著者
長尾 雄太
出版者
日本ヒューマンケア科学学会
雑誌
日本ヒューマンケア科学会誌 (ISSN:18826962)
巻号頁・発行日
vol.6, no.1, pp.1-10, 2013 (Released:2022-05-20)
参考文献数
59
被引用文献数
1

本研究の目的は、看護における傾聴の概念が持つ特性を明らかにすることである。「傾聴」をタイトル、抄録に含む40文献をRodgersの手法を用いて概念分析を行い、属性、先行要件、帰結について検討した。その結果、傾聴の先行要件には、患者がストレスを抱えていること、看護師が傾聴の必要性を判断し環境を整えることが挙げられた。
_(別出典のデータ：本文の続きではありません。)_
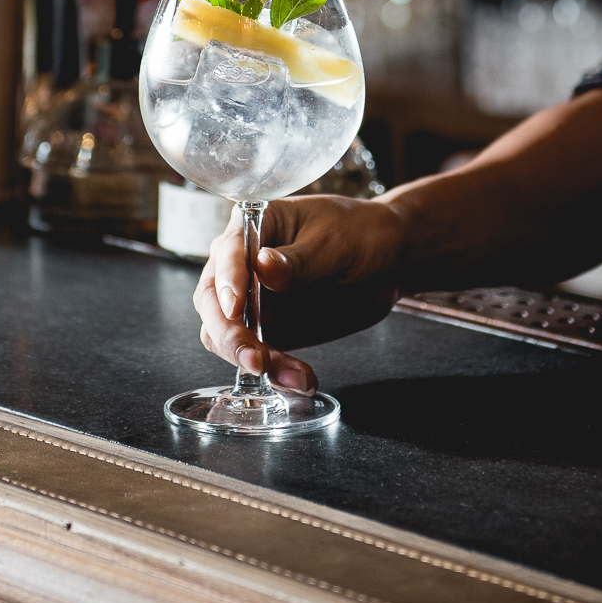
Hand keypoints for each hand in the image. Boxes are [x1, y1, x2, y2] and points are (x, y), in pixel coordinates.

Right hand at [193, 194, 405, 394]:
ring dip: (251, 359)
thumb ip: (298, 260)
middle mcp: (243, 262)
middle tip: (255, 358)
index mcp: (256, 224)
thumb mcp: (334, 242)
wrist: (387, 261)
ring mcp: (253, 299)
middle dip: (229, 333)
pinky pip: (256, 355)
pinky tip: (301, 378)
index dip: (228, 280)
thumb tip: (261, 266)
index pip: (228, 252)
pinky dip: (274, 371)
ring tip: (294, 375)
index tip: (235, 307)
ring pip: (227, 335)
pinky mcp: (269, 329)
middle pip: (213, 301)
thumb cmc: (360, 233)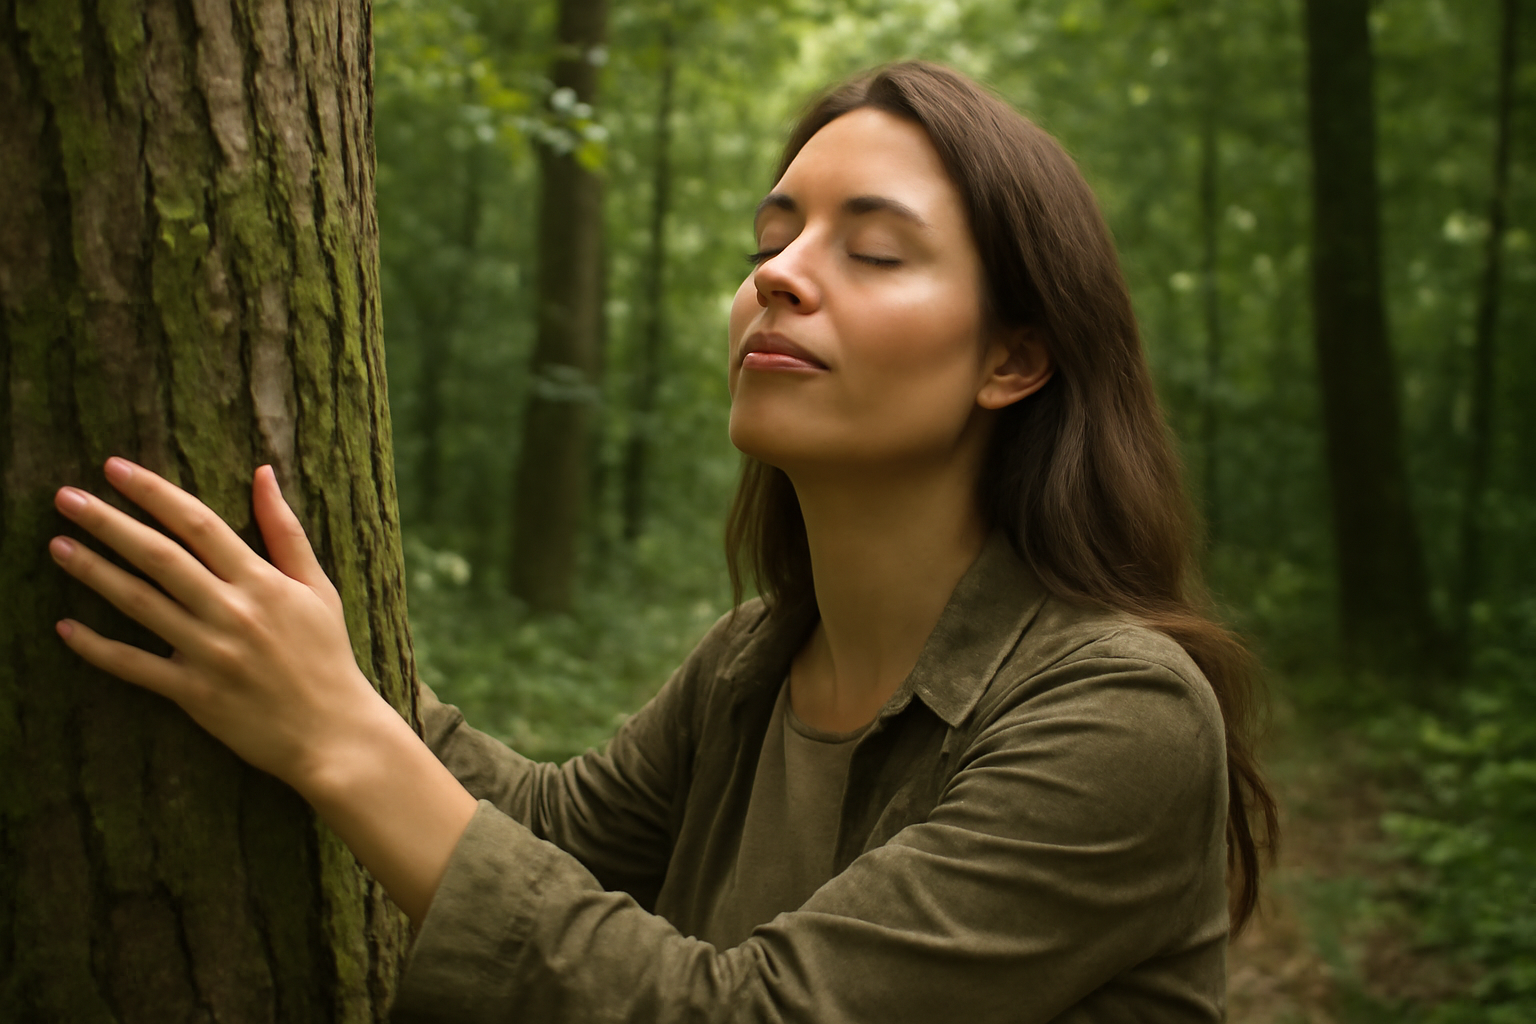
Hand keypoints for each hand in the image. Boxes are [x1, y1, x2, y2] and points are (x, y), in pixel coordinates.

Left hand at [49, 457, 386, 790]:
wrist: (333, 732)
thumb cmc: (327, 655)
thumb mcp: (317, 587)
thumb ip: (286, 530)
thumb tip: (263, 472)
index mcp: (262, 581)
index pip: (199, 523)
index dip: (154, 492)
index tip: (115, 468)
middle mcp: (232, 611)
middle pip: (160, 556)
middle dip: (109, 522)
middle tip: (66, 497)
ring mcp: (209, 653)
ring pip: (140, 603)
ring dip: (94, 572)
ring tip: (57, 545)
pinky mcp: (194, 693)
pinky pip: (135, 666)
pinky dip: (98, 648)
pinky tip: (65, 627)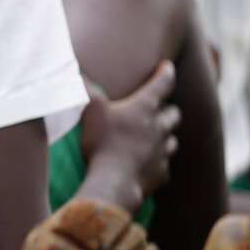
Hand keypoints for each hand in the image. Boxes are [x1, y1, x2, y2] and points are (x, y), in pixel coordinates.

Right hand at [81, 61, 180, 203]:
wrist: (114, 182)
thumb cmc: (102, 143)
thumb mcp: (91, 111)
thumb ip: (86, 90)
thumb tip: (75, 70)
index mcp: (144, 108)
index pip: (163, 83)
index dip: (166, 72)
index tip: (167, 67)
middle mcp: (159, 127)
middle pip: (174, 113)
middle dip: (167, 109)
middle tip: (158, 108)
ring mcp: (163, 151)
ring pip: (172, 139)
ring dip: (164, 135)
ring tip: (151, 137)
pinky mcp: (161, 172)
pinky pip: (163, 163)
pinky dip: (157, 160)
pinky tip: (144, 163)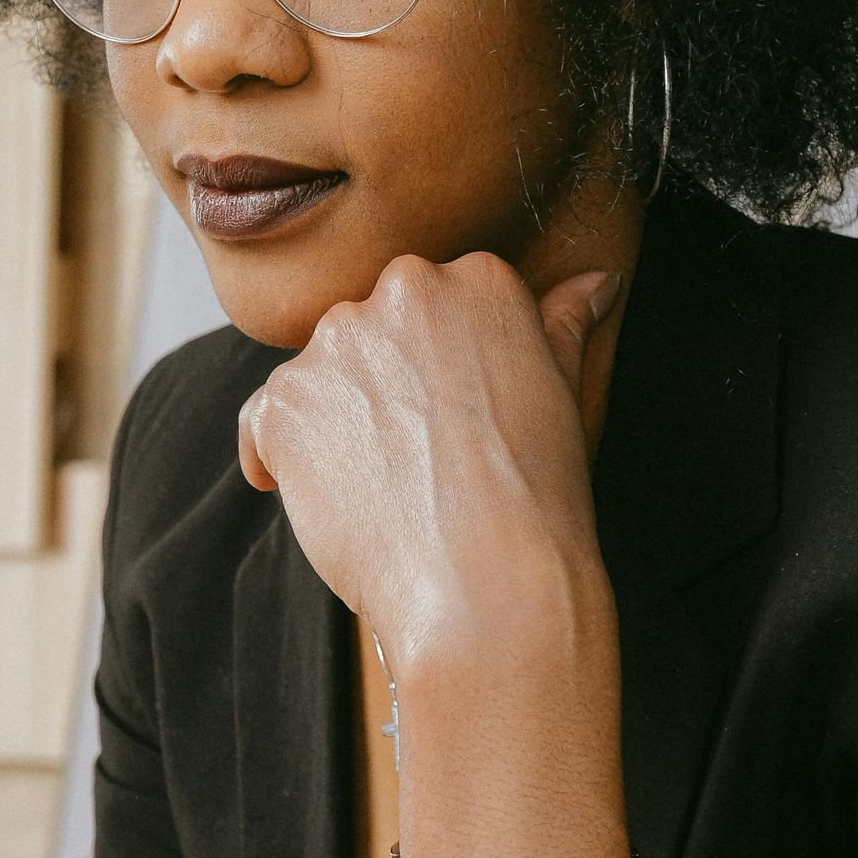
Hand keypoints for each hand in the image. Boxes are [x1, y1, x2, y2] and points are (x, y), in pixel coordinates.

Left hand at [237, 251, 625, 670]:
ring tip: (381, 486)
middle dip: (382, 387)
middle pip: (371, 332)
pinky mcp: (285, 401)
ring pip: (318, 374)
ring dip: (334, 421)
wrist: (488, 579)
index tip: (454, 420)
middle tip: (418, 458)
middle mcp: (403, 291)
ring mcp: (336, 344)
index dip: (438, 370)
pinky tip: (326, 500)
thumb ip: (561, 324)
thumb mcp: (561, 393)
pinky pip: (263, 421)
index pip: (434, 305)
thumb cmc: (535, 495)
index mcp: (477, 278)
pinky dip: (280, 458)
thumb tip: (595, 281)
属性は、看護師が患者に共感し受容することであり、コミュニケーションの構成要素、ケアの基本として位置付けられていた。傾聴の帰結として、患者-看護師間の信頼関係構築により、患者の問題解決に向けた行動へと至ること、看護師は患者への理解が深まることで必要なケアの提供が可能となることが示された。さらに、看護師にとっては傾聴によりアイデンティティが強化される一方、患者の辛さや苦しさを傾聴することで、看護師が情緒的に巻き込まれる危険性があることが示唆された。